Known for years as the Cumberland Hotel, this luxury London property next to Marble Arch has played host to countless rock stars, from Dylan to Madonna. But it’s arguably best known as the place Jimi Hendrix was living when he died – listed on his death certificate as his “normal place of residence”.

Hendrix was in the process of setting up his Electric Lady Studios in New York but had just played a headline set at the era-defining Isle of Wight Festival and returned to London to recuperate and hang out. Visitors can now stay in the room where he lived for those last few weeks.

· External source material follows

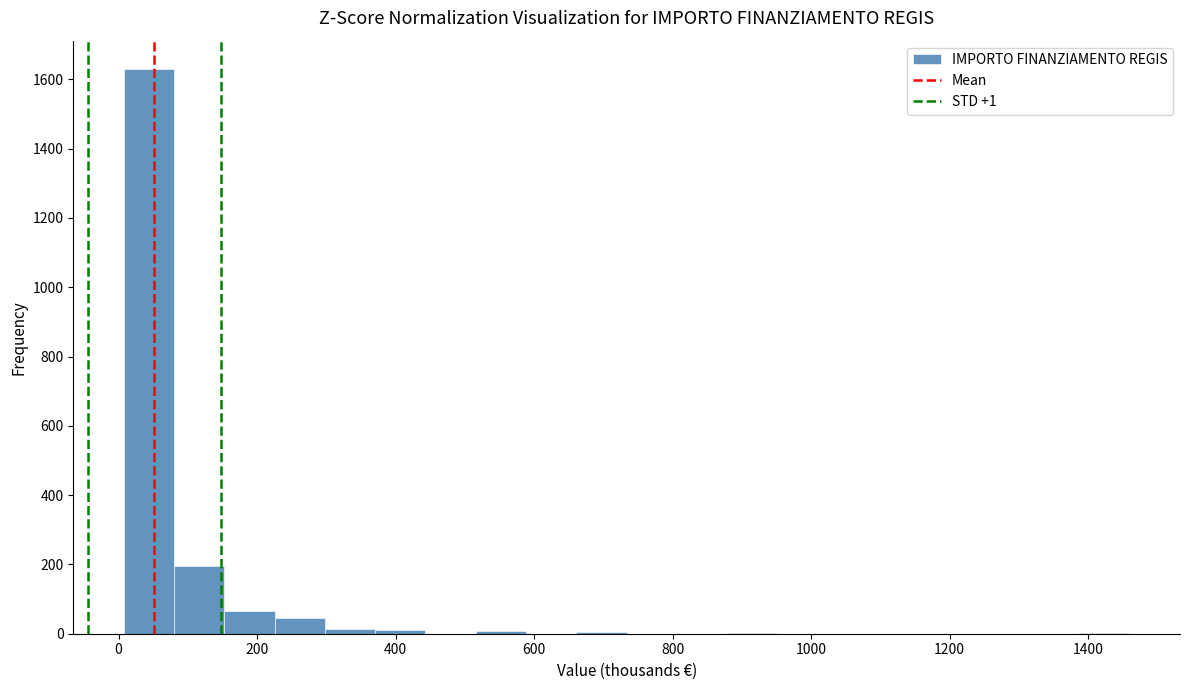

Read against the x-axis, roughly where is the centre of the tallest bar?

40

Hendrix’s last place of residence in London was at the Cumberland Hotel

The site of his death: 21-22 Lansdowne Road, Notting Hill

Hendrix spent his last day on earth in London, in the company of a young German figure skater and painter named Monika Dannemann. He wandered around Kensington Market, buying some clothes, made a few calls from his hotel suite at the Cumberland and then went to a party at a friend’s house.

He left sometime around 3am, having taken amphetamines, and headed back to Dannemann’s apartment in what was then the Samarkand Hotel at 21-22 Lansdowne Road. Struggling to sleep, he apparently took nearly 20 times the recommended dose of Dannemann’s Vesperax sleeping pills while she slept next to him. Sometime between 7am and 11am, he choked on his own vomit and stopped breathing.

Jimi Hendrix died of a drug overdose on 18 September 1970

Today, the house is a private residence, with little to suggest that it was ever a hotel or the place where the greatest guitarist of his – or arguably any – generation checked out for good.